Les observations de ses juridictions financières que la Cour des comptes a choisi de rendre publiques pour 2001 sont au nombre de 26 et ne reflètent pas l'ensemble des activités de cette instance dont les missions ont été récemment élargies. La Cour choisit « les constats et les analyses les plus riches d'enseignements, ou ceux qu'elle estime, dans un souci d'information et d'exemplarité, devoir porter à la connaissance de l'opinion ». D'autre part, des thèmes importants, comme la Sécurité sociale, font l'objet de rapports particuliers.
Appelée à contrôler les organismes publics, la Cour s'est penchée sur le CNRS, avec ses 26 000 agents, dont 11 000 chercheurs, et 40 % du budget de la recherche. Et le diagnostic est sévère : « La Cour a constaté le vieillissement de l'organisation, inchangée depuis un quart de siècle, le défaut de pilotage stratégique, les insuffisances de la gestion budgétaire et comptable, le problème posé par le renouvellement des personnels. »
La direction générale n'y peut pas grand chose puisque c'est le comité national de la recherche scientifique ( « le parlement des chercheurs ») qui détermine largement la politique scientifique et le sort des unités de recherche. En outre, note la Cour, quatre directeurs généraux se sont succédé en huit ans et le conseil d'administration et le conseil scientifique n'ont guère engagé de débats de nature stratégique. C'est ainsi que « les évolutions fondamentales que constituent l'émergence d'un espace européen de la recherche et la constitution de pôles régionaux n'ont guère été anticipées ni suffisamment accompagnées ».
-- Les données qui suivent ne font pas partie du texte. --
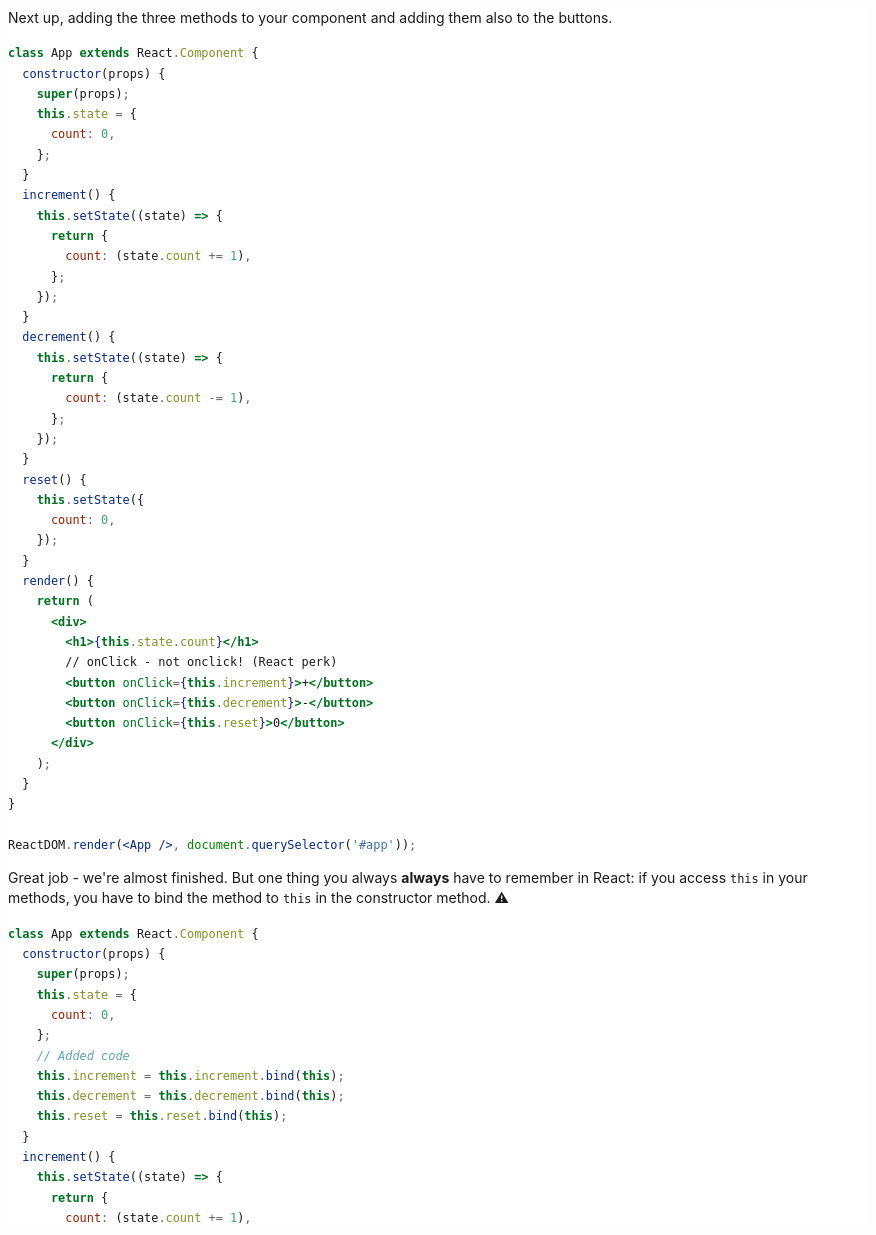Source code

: Next up, adding the three methods to your component and adding them also to the buttons.

```jsx
class App extends React.Component {
  constructor(props) {
    super(props);
    this.state = {
      count: 0,
    };
  }
  increment() {
    this.setState((state) => {
      return {
        count: (state.count += 1),
      };
    });
  }
  decrement() {
    this.setState((state) => {
      return {
        count: (state.count -= 1),
      };
    });
  }
  reset() {
    this.setState({
      count: 0,
    });
  }
  render() {
    return (
      <div>
        <h1>{this.state.count}</h1>
        // onClick - not onclick! (React perk)
        <button onClick={this.increment}>+</button>
        <button onClick={this.decrement}>-</button>
        <button onClick={this.reset}>0</button>
      </div>
    );
  }
}

ReactDOM.render(<App />, document.querySelector('#app'));
```

Great job - we're almost finished. But one thing you always **always** have to remember in React: if you access `this` in your methods, you have to bind the method to `this` in the constructor method. ⚠️

```jsx
class App extends React.Component {
  constructor(props) {
    super(props);
    this.state = {
      count: 0,
    };
    // Added code
    this.increment = this.increment.bind(this);
    this.decrement = this.decrement.bind(this);
    this.reset = this.reset.bind(this);
  }
  increment() {
    this.setState((state) => {
      return {
        count: (state.count += 1),
```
Sur le plan de la gestion, la crise budgétaire du milieu des années quatre-vingt-dix, liée à la confusion entre autorisations de programme (promesses de crédits) et crédits de paiement (crédits effectifs) a altéré la confiance entre chercheurs et direction générale, entraînant des pratiques de « thésaurisation » de crédits par les laboratoires. Faute d'évaluation des résultats, c'est une logique budgétaire de dépense qui domine et, paradoxalement, il y a de plus en plus de crédits non consommés. La Cour des comptes se réjouit de la mise en place annoncée d'un nouveau logiciel budgétaire, comptable et financier et souhaite une procédure budgétaire associant toutes les unités de recherche et obtenant d'elles toute la transparence sur leurs diverses sources de financement.
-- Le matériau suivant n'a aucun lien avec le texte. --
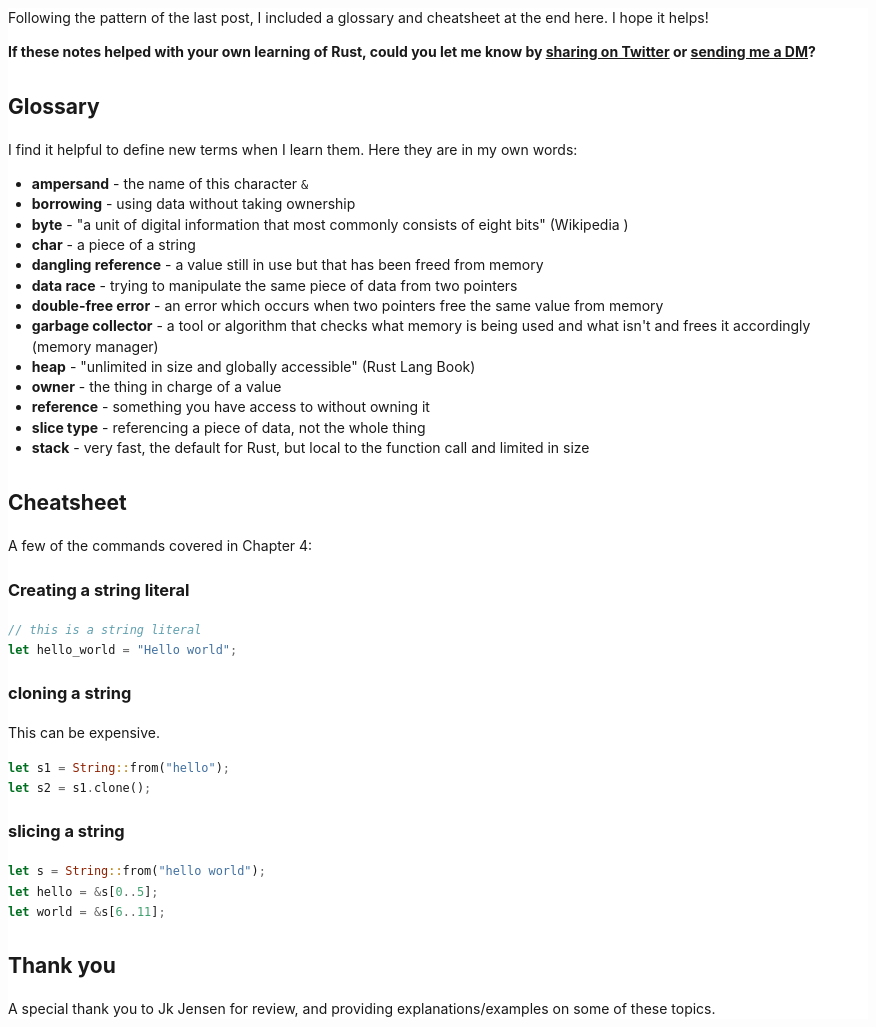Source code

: Following the pattern of the last post, I included a glossary and cheatsheet at the end here. I hope it helps!

**If these notes helped with your own learning of Rust, could you let me know by [sharing on Twitter](https://twitter.com/intent/tweet?url=https%3A%2F%2Fjoeprevite.com%2Frust-lang-book-chapter-4-notes%2F&via=jsjoeio) or [sending me a DM](https://twitter.com/messages/compose?recipient_id=1567529924&text=Hey%21%20Your%20Rust%20Lang%20Chapter%204%20notes%20helped%20a%20lot.)?**

## Glossary

I find it helpful to define new terms when I learn them. Here they are in my own words:
- **ampersand** - the name of this character `&`
- **borrowing** - using data without taking ownership
- **byte** - "a unit of digital information that most commonly consists of eight bits" (Wikipedia )
- **char** - a piece of a string
- **dangling reference** - a value still in use but that has been freed from memory
- **data race** - trying to manipulate the same piece of data from two pointers
- **double-free error** - an error which occurs when two pointers free the same value from memory
- **garbage collector** - a tool or algorithm that checks what memory is being used and what isn't and frees it accordingly (memory manager)
- **heap** - "unlimited in size and globally accessible" (Rust Lang Book)
- **owner** - the thing in charge of a value
- **reference** - something you have access to without owning it
- **slice type** - referencing a piece of data, not the whole thing
- **stack** - very fast, the default for Rust, but local to the function call and limited in size

## Cheatsheet
A few of the commands covered in Chapter 4:

### Creating a string literal

```rust
// this is a string literal
let hello_world = "Hello world";
```

### cloning a string

This can be expensive.

```rust
let s1 = String::from("hello");
let s2 = s1.clone();
```

### slicing a string

```rust
let s = String::from("hello world");
let hello = &s[0..5];
let world = &s[6..11];
```

## Thank you

A special thank you to Jk Jensen for review, and providing explanations/examples on some of these topics.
Enfin, la Cour s'inquiète, comme nombre de chercheurs, de la gestion des personnels, qui pèche sur plusieurs points. Les recherches interdisciplinaires, tout d'abord, qui ne se développent pas suffisamment malgré des procédures incitatives. La faible mobilité des hommes ensuite, et le peu d'impact de l'évaluation sur le déroulement de la carrière et la rémunération des chercheurs. Dernière crainte, et non des moindres, pour l'avenir de la recherche française : le renouvellement à long terme, sachant que 56 % des chercheurs (plus de 6 000) atteindront la limite d'âge dans les vingt prochaines années, la moitié d'entre eux vers 2008-2010.
Un contrat d'objectifs
Dans leurs réponses aux observations de la Cour, les ministres de l'Economie et de la Recherche évoquent les réformes en cours : un décret à venir sur le régime budgétaire et financier des établissements scientifiques et techniques, la création d'un département des sciences et technologies de l'information, l'élaboration d'un plan stratégique à dix ans avec, pour les quatre ans, à venir la signature d'un contrat d'objectifs entre l'Etat et l'établissement, premier du genre. Quant au président (Gérard Mégie) et à la directrice générale (le Dr Geneviève Berger), nommés fin 2000, ils mettent en avant de premières actions témoignant « d'une volonté d'évolution et de l'affichage affirmé de priorités nouvelles » : priorité à l'interdisciplinarité et aux jeunes équipes, postes d'ingénieurs pour des actions de valorisation, progression des effectifs et des crédits pour les domaines prioritaires des sciences du vivant et des sciences et technologies de l'information, sans oublier la création d'entreprises à partir de recherches conduites par l'organisme.
La Cour avait, en 1988, relevé dans un rapport particulier les insuffisances du dispositif de lutte contre la toxicomanie. Examinant en 2001 les suites données à ce rapport, elle constate des améliorations : orientations mieux définies avec le plan interministériel triennal, rationalisation de l'utilisation des crédits, meilleure information du public et des professionnels. En revanche, elle juge que « le dispositif reste très déficient » en matière de prévention, spécialement en milieu scolaire et universitaire. Il faudrait aussi : multiplier les actions de formation des personnels du secteur sanitaire et social ; supprimer les difficultés d'accès aux traitements de substitution dans certaines régions et pour les personnes incarcérées ; mieux définir la place des centres spécialisés dans l'ensemble du dispositif de soins.